- Your task -
Print verbatim the lines from the beginning of the entries through the line containing "### 并发和并行的区别", both ends included. Pictures should be left out.

- Data -

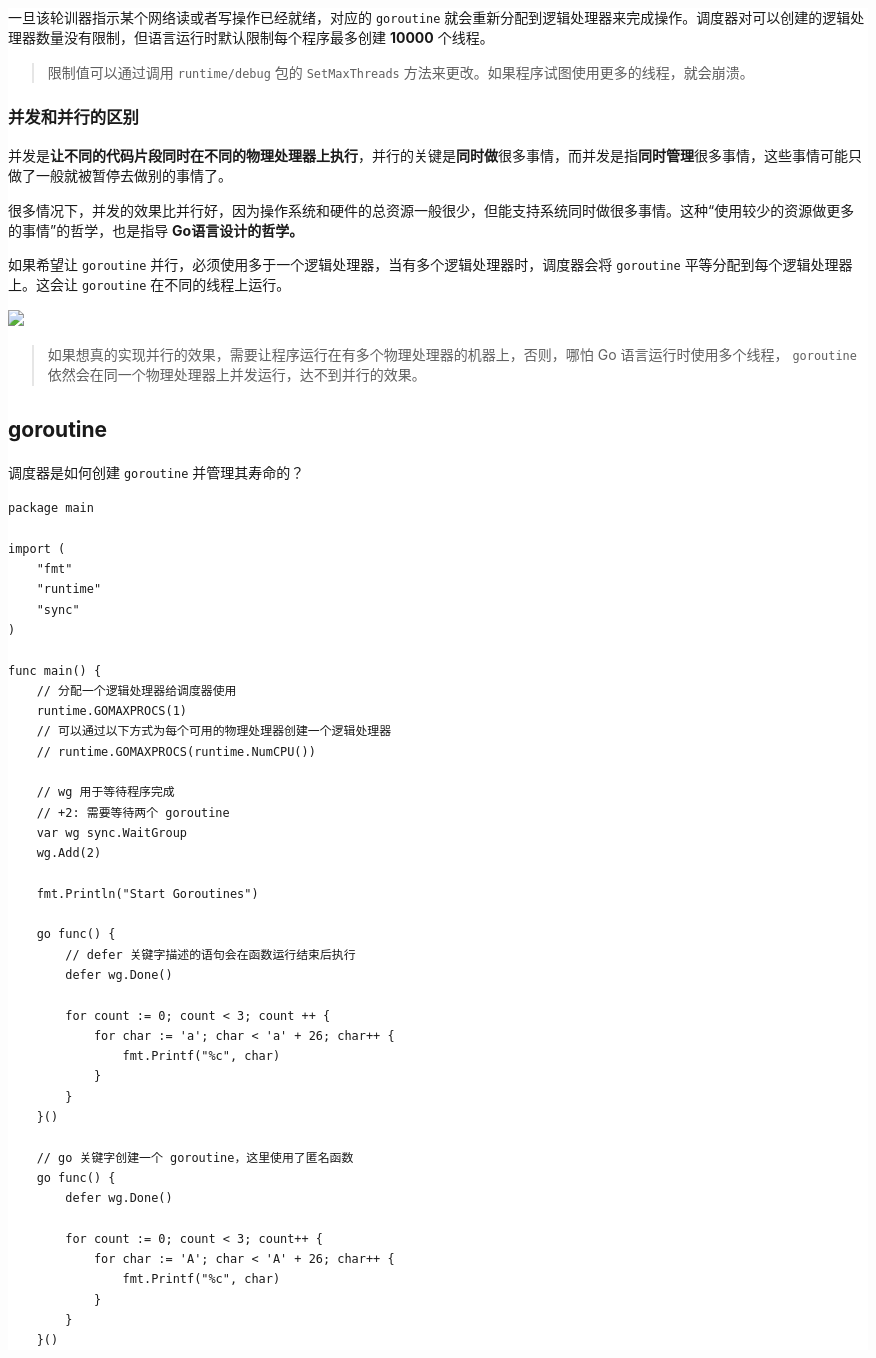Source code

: 一旦该轮训器指示某个网络读或者写操作已经就绪，对应的 `goroutine` 就会重新分配到逻辑处理器来完成操作。调度器对可以创建的逻辑处理器数量没有限制，但语言运行时默认限制每个程序最多创建 **10000** 个线程。

> 限制值可以通过调用 `runtime/debug` 包的 `SetMaxThreads` 方法来更改。如果程序试图使用更多的线程，就会崩溃。

### 并发和并行的区别

并发是**让不同的代码片段同时在不同的物理处理器上执行**，并行的关键是**同时做**很多事情，而并发是指**同时管理**很多事情，这些事情可能只做了一般就被暂停去做别的事情了。

很多情况下，并发的效果比并行好，因为操作系统和硬件的总资源一般很少，但能支持系统同时做很多事情。这种“使用较少的资源做更多的事情”的哲学，也是指导 **Go语言设计的哲学。**

如果希望让 `goroutine` 并行，必须使用多于一个逻辑处理器，当有多个逻辑处理器时，调度器会将 `goroutine` 平等分配到每个逻辑处理器上。这会让 `goroutine` 在不同的线程上运行。

![](https://sherlockblaze.com/resources/img/code/golang/be-parallelism.png)

> 如果想真的实现并行的效果，需要让程序运行在有多个物理处理器的机器上，否则，哪怕 Go 语言运行时使用多个线程， `goroutine` 依然会在同一个物理处理器上并发运行，达不到并行的效果。

## goroutine

调度器是如何创建 `goroutine` 并管理其寿命的？

```golang
package main

import (
    "fmt"
    "runtime"
    "sync"
)

func main() {
    // 分配一个逻辑处理器给调度器使用
    runtime.GOMAXPROCS(1)
    // 可以通过以下方式为每个可用的物理处理器创建一个逻辑处理器
    // runtime.GOMAXPROCS(runtime.NumCPU())

    // wg 用于等待程序完成
    // +2: 需要等待两个 goroutine
    var wg sync.WaitGroup
    wg.Add(2)

    fmt.Println("Start Goroutines")

    go func() {
        // defer 关键字描述的语句会在函数运行结束后执行
        defer wg.Done()

        for count := 0; count < 3; count ++ {
            for char := 'a'; char < 'a' + 26; char++ {
                fmt.Printf("%c", char)
            }
        }
    }()

    // go 关键字创建一个 goroutine，这里使用了匿名函数
    go func() {
        defer wg.Done()

        for count := 0; count < 3; count++ {
            for char := 'A'; char < 'A' + 26; char++ {
                fmt.Printf("%c", char)
            }
        }
    }()

```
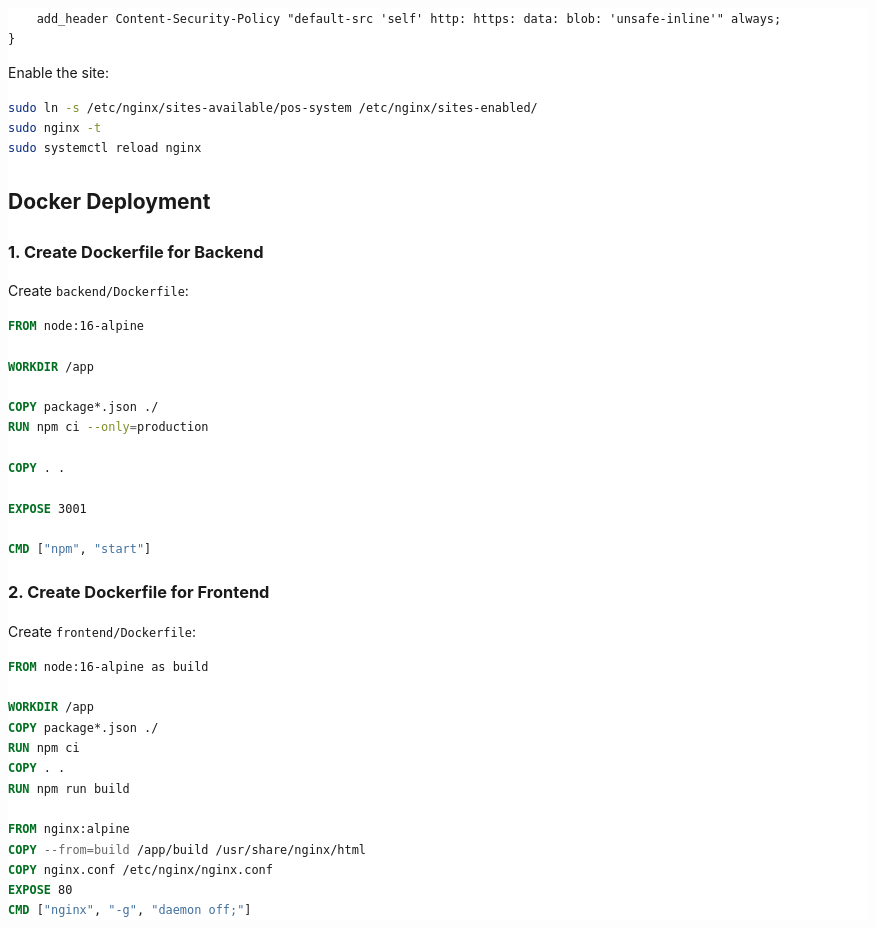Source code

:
 ```nginx
    add_header Content-Security-Policy "default-src 'self' http: https: data: blob: 'unsafe-inline'" always;
}
```

Enable the site:

```bash
sudo ln -s /etc/nginx/sites-available/pos-system /etc/nginx/sites-enabled/
sudo nginx -t
sudo systemctl reload nginx
```

## Docker Deployment

### 1. Create Dockerfile for Backend

Create `backend/Dockerfile`:

```dockerfile
FROM node:16-alpine

WORKDIR /app

COPY package*.json ./
RUN npm ci --only=production

COPY . .

EXPOSE 3001

CMD ["npm", "start"]
```

### 2. Create Dockerfile for Frontend

Create `frontend/Dockerfile`:

```dockerfile
FROM node:16-alpine as build

WORKDIR /app
COPY package*.json ./
RUN npm ci
COPY . .
RUN npm run build

FROM nginx:alpine
COPY --from=build /app/build /usr/share/nginx/html
COPY nginx.conf /etc/nginx/nginx.conf
EXPOSE 80
CMD ["nginx", "-g", "daemon off;"]
```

- Solved problem -
Source code

: 一旦该轮训器指示某个网络读或者写操作已经就绪，对应的 `goroutine` 就会重新分配到逻辑处理器来完成操作。调度器对可以创建的逻辑处理器数量没有限制，但语言运行时默认限制每个程序最多创建 **10000** 个线程。

> 限制值可以通过调用 `runtime/debug` 包的 `SetMaxThreads` 方法来更改。如果程序试图使用更多的线程，就会崩溃。

### 并发和并行的区别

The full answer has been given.